Jenkins for Kubernetes, how to prevent ClosedChannelException and keep pod agent alive

329 Views Asked by At

I am using Jenkins for Kubernetes, and sometimes the connection to the agent Pod is lost because of ClosedChannelException. From my experience, we observe that this is because of either:

  • Random lost connection to the pod, especially when the pod is running large processes that take a lot of resources. Thus the pod still exists, but the connection is now lost
  • Pod eviction due to kubectl drain by the cluster owner to do maintenance on the node

I'd like to ask for some ideas on how to prevent this. I am not a Jenkins expert and need some help on what is possible.

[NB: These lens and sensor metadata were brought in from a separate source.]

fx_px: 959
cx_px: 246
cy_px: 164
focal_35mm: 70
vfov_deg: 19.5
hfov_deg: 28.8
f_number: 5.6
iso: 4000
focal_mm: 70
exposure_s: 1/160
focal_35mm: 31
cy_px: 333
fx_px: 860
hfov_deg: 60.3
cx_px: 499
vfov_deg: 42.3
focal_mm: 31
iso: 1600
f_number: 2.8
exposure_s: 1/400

  • For the first point, can I configure the Jenkins master somehow to attempt to "re-search" the agent that is lost?
  • For the second point, I know that Kubernetes has a 'preStop' hook to run a pre-stop command before the pod is evicted. Is it somehow possible to tell the control plane (maybe through this hook, or some other way) to not evict this pod until it completes its operation?

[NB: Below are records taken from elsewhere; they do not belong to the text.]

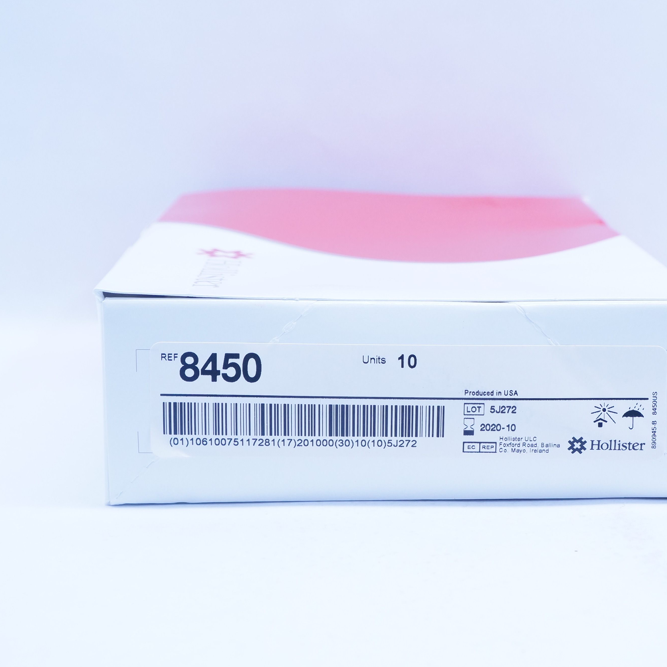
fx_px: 1548
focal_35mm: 71
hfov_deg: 24.3
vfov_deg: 24.3
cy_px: 351
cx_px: 399
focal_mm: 30
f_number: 5.6
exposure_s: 1/125
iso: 800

For context, I am also deploying Jenkins using Jenkins Configuration as Code.

1

There are 1 best solutions below

1
On

Here is how I've fixed the problem by trapping SIGTERM in agent pod spec. Trap helped for agent process to stay alive and connected to jenkins controller. Even if you try to drain kubernetes nodes jenkins agent java process will stay alive till the end of termination grace period which is 120 sec in the example.

apiVersion: v1
kind: Pod
spec:
  terminationGracePeriodSeconds: 120
  containers:
  - name: jnlp
    command:
      - sh
      - -xc
      - | 
        trap 'echo "Pod Received SIGTERM, Pipeline will continue till terminationGracePeriodSeconds ends; $(date +"%d-%m-%Y %T.%N %Z")"' SIGTERM;
        /usr/local/bin/jenkins-agent